CHALLENGES
**a.** In the forum thread about slingshot fork gaps, what fork gap does the first poster prefer?
**b.** Extend the forum thread about slingshot fork gaps, picking up after its final line.

-- Begin DOCUMENT EXTRACT --

# Shooting multiple frames - change point of aim or change bands?



## Sneaky (Oct 1, 2019)

Hi everyone,

I prefer shooting frames with a wide fork gap - around 4" or a little over. With my usual target band setup, while I primarily aim off the bands, I can also use the frame as a reference as it's very close to the target. When I switch to something with a smaller gap - say around 3.5 inches, I have to take some shots to acclimate myself and shoot more of an aim/instinctive style, as I'm holding much lower. Shooting a 3" gap, things start to get more difficult (again this is with the same band setup).

I was wondering for those who shoot a lot of frames, as the fork gap changes, do you change your aiming point/aiming style, or do you change band setups. I'm going to make up some bands with slightly less power for the really small gap frames, so I can raise the frame closer to the target rather than holding so low compared to my preferred wide gap frames. I was just curious what other people out there were doing. Maybe most people are shooting totally instinctive, so this isn't even a consideration?

Thanks!


----------



## Grandpa Grumpy (Apr 21, 2013)

-- End DOCUMENT EXTRACT --
-- Begin DATA ENTRIES --

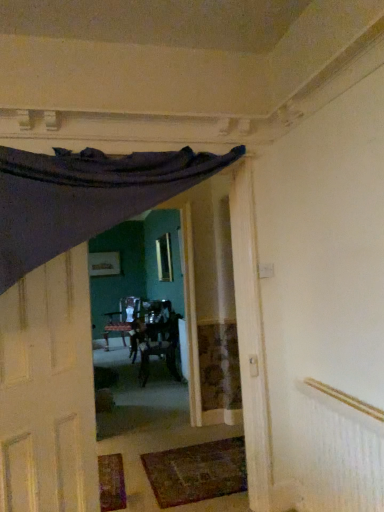
Question: From their relative heights in the image, would you say matte white door at left is taller or shorter than wooden textured chair at center?

Choices:
 (A) tall
 (B) short

Answer: (A)

Question: In the image, is matte white door at left on the left side or the right side of wooden textured chair at center?

Choices:
 (A) left
 (B) right

Answer: (A)

Question: Which object is positioned farthest from the white textured radiator at upper right?

Choices:
 (A) clear glass window at center
 (B) dark brown woven mat at lower center
 (C) matte white door at left
 (D) wooden textured chair at center

Answer: (A)

Question: Based on their relative distances, which object is farther from the matte white door at left?

Choices:
 (A) white textured radiator at upper right
 (B) wooden textured chair at center
 (C) dark brown woven mat at lower center
 (D) clear glass window at center

Answer: (D)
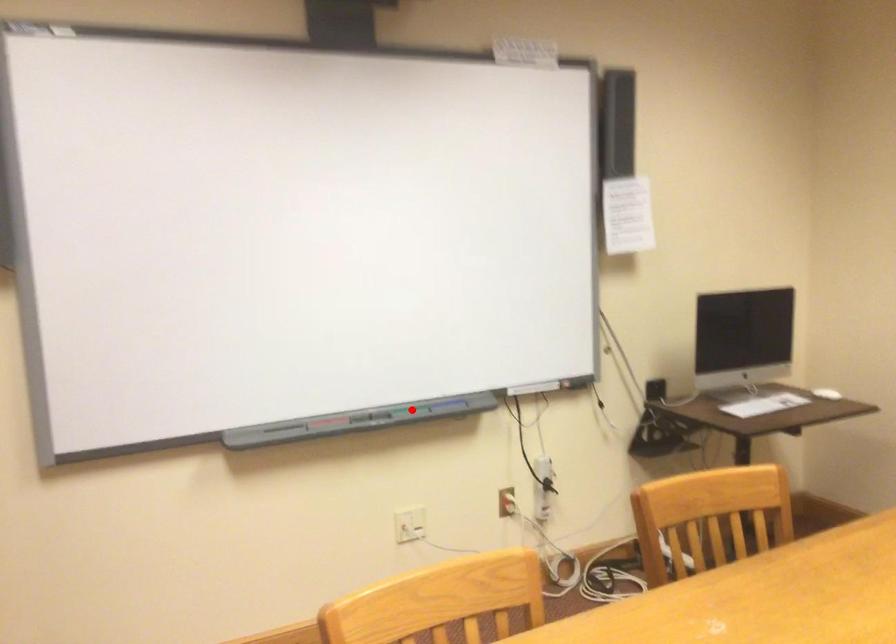
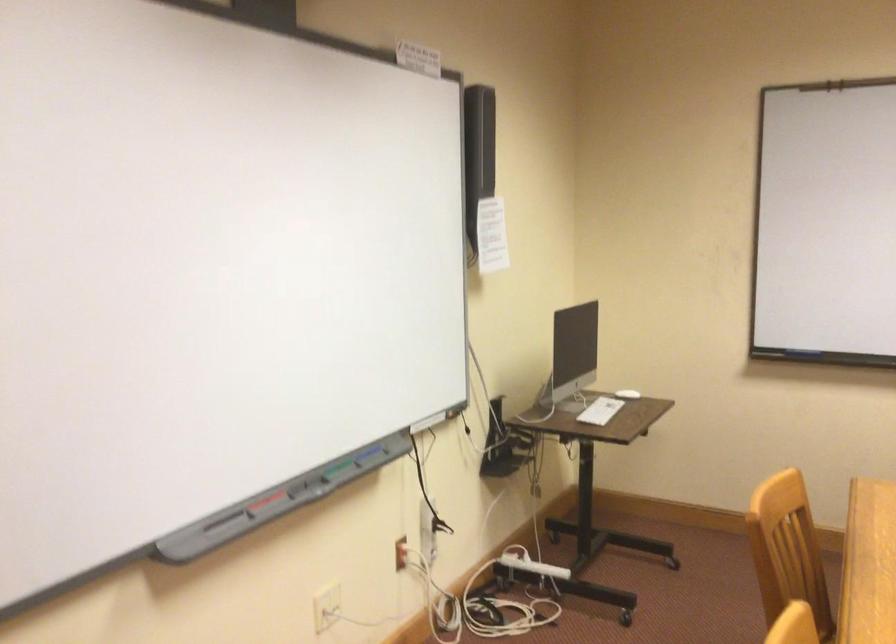
Question: A red point is marked in image1. In image2, is the corresponding 3D point closer to the camera or farther? Reply with the corresponding letter.

Choices:
 (A) The corresponding 3D point is closer.
 (B) The corresponding 3D point is farther.

Answer: (A)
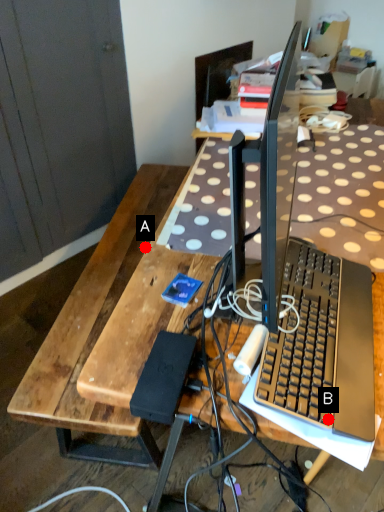
Question: Two points are circled on the image, labeled by A and B beside each circle. Which point is farther to the camera?

Choices:
 (A) A is further
 (B) B is further

Answer: (A)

-- End DATA ENTRIES --

TASK-BY-TASK ANSWERS
**a.** A wide fork gap of around 4 inches or a little over.

**b.**
Change your anchor point. Or adjust your band/ammo combination. I like to keep my aiming reference point the same - I prefer to adjust the bands/ammo. It just takes little experimenting to get the same aiming reference and the same anchor to get the same point of impact.


----------



## THWACK! (Nov 25, 2010)

View attachment 274386




Grandpa Grumpy said:


> Change your anchor point. Or adjust your band/ammo combination. I like to keep my aiming reference point the same - I prefer to adjust the bands/ammo. It just takes little experimenting to get the same aiming reference and the same anchor to get the same point of impact.


I always agree with an apple-head Chihuahua.

THWACK!

Owner of a deer-type (as in "the original") first dog of the Americas. Think: "Taco Bell" spokesdog.


----------



## THWACK! (Nov 25, 2010)

Grandpa Grumpy said:


> Change your anchor point. Or adjust your band/ammo combination. I like to keep my aiming reference point the same - I prefer to adjust the bands/ammo. It just takes little experimenting to get the same aiming reference and the same anchor to get the same point of impact.


I always agree with an apple-head Chihuahua.

THWACK!

Owner of a deer-type Chihuahua






(as in "the original") first dog of the Americas. Think: "Taco Bell" spokesdog.


----------



## Sneaky (Oct 1, 2019)

Thanks! Interesting to hear how people deal with this since there isn’t as much slingshot info out there as there is with archery for instance. I’m thinking I could get more consistency by tailoring band setups so the aim point is constant.


----------



## Kalevala (Jul 20, 2014)

I keep my aiming point same and change my anchor point so that I hit (sometimes) the target B)


----------



## Sneaky (Oct 1, 2019)

Thanks! I might have to give this a try too but I shot traditional bows for several years and never tried any face walking, so my anchor point is so locked in I’ll probably end up breaking a window or two...


----------



## Kalevala (Jul 20, 2014)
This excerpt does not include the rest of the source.